Stored items from a collection

________________________

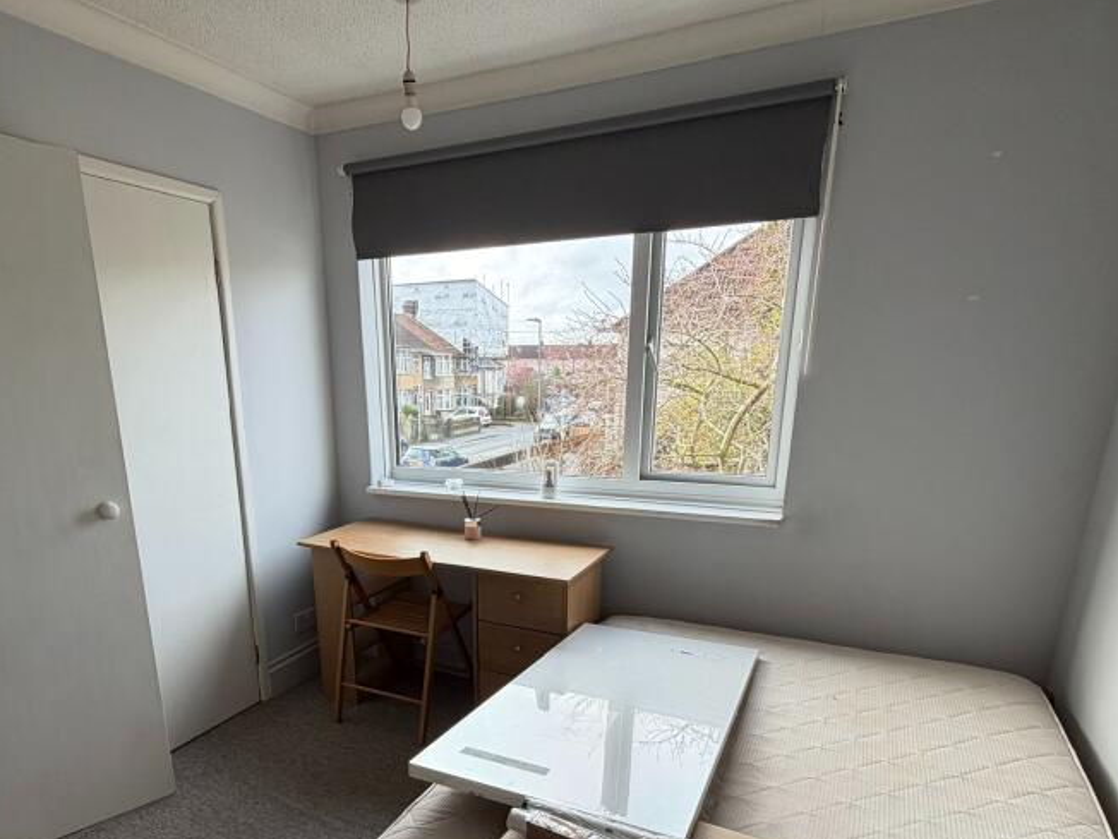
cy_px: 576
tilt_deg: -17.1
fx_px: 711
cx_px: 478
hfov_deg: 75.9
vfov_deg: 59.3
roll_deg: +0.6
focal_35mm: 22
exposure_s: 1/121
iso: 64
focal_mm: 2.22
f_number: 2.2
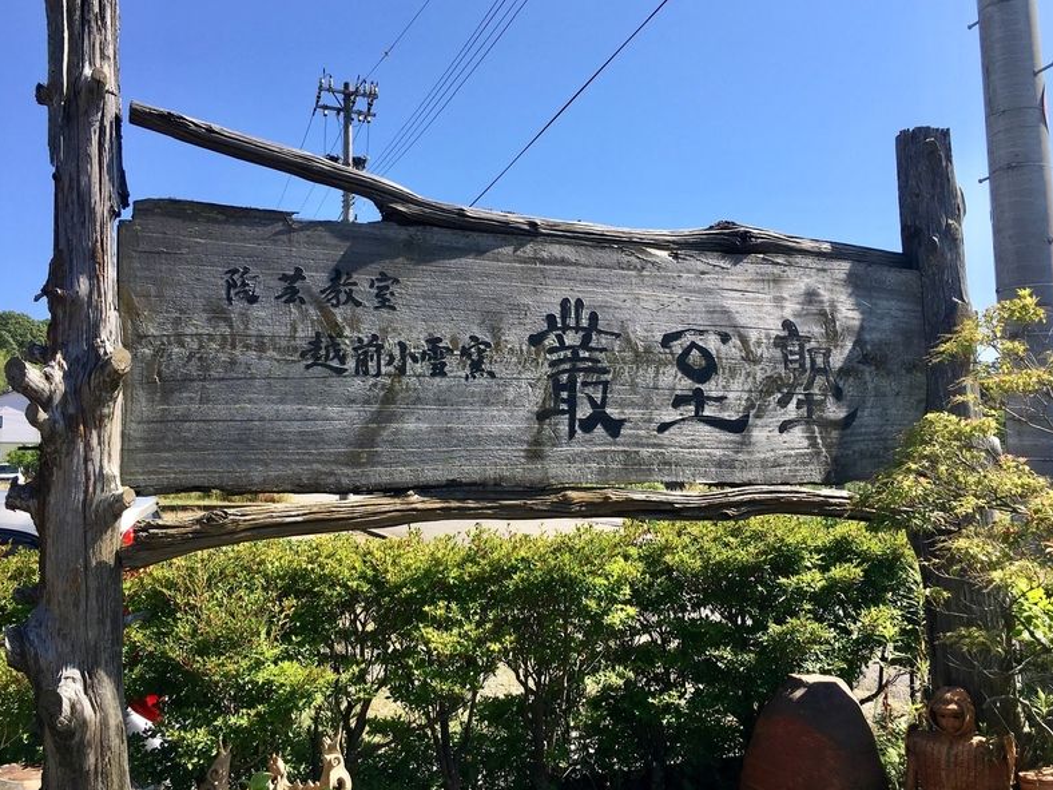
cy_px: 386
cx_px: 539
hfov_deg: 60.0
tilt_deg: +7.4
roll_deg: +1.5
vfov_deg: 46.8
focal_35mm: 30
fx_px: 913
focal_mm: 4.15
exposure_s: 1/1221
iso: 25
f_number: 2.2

________________________

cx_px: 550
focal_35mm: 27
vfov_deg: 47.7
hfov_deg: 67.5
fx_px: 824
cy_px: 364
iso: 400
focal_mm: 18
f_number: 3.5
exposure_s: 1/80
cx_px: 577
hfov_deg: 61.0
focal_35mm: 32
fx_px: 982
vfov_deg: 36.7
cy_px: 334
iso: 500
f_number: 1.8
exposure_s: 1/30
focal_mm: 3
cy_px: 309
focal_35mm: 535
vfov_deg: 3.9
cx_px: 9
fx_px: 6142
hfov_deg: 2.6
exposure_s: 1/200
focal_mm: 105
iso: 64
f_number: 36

________________________

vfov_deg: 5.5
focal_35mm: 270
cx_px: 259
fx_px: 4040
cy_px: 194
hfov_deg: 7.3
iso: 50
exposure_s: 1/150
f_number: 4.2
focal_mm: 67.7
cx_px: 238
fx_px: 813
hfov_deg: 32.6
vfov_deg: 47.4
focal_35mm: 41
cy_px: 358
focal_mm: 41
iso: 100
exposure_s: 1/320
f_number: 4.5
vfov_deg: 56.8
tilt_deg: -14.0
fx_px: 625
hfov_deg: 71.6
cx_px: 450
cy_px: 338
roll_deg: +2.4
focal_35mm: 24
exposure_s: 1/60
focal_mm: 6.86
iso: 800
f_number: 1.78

________________________

* What to produce
Your answer must consist solely of the lines above between the line holding "vfov_deg: 47.7" and the line holding "f_number: 36", inclusive, copied exactly.

* Exercise response
vfov_deg: 47.7
hfov_deg: 67.5
fx_px: 824
cy_px: 364
iso: 400
focal_mm: 18
f_number: 3.5
exposure_s: 1/80
cx_px: 577
hfov_deg: 61.0
focal_35mm: 32
fx_px: 982
vfov_deg: 36.7
cy_px: 334
iso: 500
f_number: 1.8
exposure_s: 1/30
focal_mm: 3
cy_px: 309
focal_35mm: 535
vfov_deg: 3.9
cx_px: 9
fx_px: 6142
hfov_deg: 2.6
exposure_s: 1/200
focal_mm: 105
iso: 64
f_number: 36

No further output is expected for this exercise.